Omicron will be unique in the same way that Delta was.  It will evade all our well-established science, just as Delta before it, just as Alpha prior, unless we take action!  There are still so many unmasked, yet to be covered.  There are still so many unvaccinated, yet to be jabbed.  There are still so many voices spreading misinformation, yet to be silenced!

Lysenko couldn’t be revealed as an ass, because the party is never wrong – to criticize the party is to criticize science, because the party represents science.  And if observation, study, and experimentation showed something different, something often undeniably and starkly different, well…  those attacks on science must be stopped; perhaps merely shown to be misinformation.  History would even be re-discovered if necessary.  And what of January 6, senator?

Joe Biden read a speech that may well have been written by Anthony Fauci, but perhaps it was believed that the President could draw a larger audience than the good Dr.’s thousandth appearance on MSNBC:

A year ago, America was floundering against the first variant of COVID. We beat that variant significantly, and then we got hit by a far more powerful threat: the Delta variant.
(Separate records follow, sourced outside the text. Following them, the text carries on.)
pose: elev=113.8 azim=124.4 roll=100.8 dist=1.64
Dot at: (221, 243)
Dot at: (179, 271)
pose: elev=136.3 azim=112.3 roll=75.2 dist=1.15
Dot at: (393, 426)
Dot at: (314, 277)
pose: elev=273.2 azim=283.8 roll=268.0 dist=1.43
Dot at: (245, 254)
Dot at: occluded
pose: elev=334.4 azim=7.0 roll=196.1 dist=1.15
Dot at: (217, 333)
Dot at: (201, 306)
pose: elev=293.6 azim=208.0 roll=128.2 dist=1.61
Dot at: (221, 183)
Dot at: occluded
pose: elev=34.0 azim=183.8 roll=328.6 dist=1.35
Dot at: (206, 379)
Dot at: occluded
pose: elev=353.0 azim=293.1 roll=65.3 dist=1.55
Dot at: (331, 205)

But we took action, and now we’re seeing deaths from Delta come down. We’ll fight the –- you know, and –- look, we’re going to fight and beat this new variant as well.

See how easy it is?

This is why “does it work?” is a distraction.  What if Lysenko happened to have some successes to claim?  What if instead of creating famine after famine, the tyranny of Stalin had also managed to feed its people?  What if – sometimes – it worked?  (Or if, as seems more likely, the president could still give speeches claiming victory for things that he had only done everything in his power to destroy.)  We have some hypotheses that have been tested through observation, study, and experimentation – and some of those experiments are still running, in China, in Venezuela.  Some of what we’re observing is violence and uprising in Europe in response to increasing totalitarianism, though it is difficult to observe what governments do not permit to be shown.  One who is scientifically minded could do worse than to modify his hypothesis, slightly, and ask whether we are studying the right things, taking the right lessons from what we observe, noting the outcomes of hundreds of years’ worth of experiments – he might ask:  “so what if it did work?  Is it worth what we lose in return?”  Lysenko was always able to find wreckers.  He was always able to explain why it really does work.  He was always able to win the argument, because the only demand he even pretended to address was “justify your actions,” and only on his terms; to criticize the scientist was to attack science itself.  Those who engaged in that sort of observation, study, and experimentation were spreaders of misinformation, deliberate wreckers, enemies of the party, of the people, of science.  Those were all people with the wrong hypotheses; they asked “but does it work?” when the only real question was ever “by what right do you rule over us?” and the people who asked that question did not even make it to Siberia.

We do now face a serious and life-threatening danger; it’s one we have seen before, and it isn’t Omicron.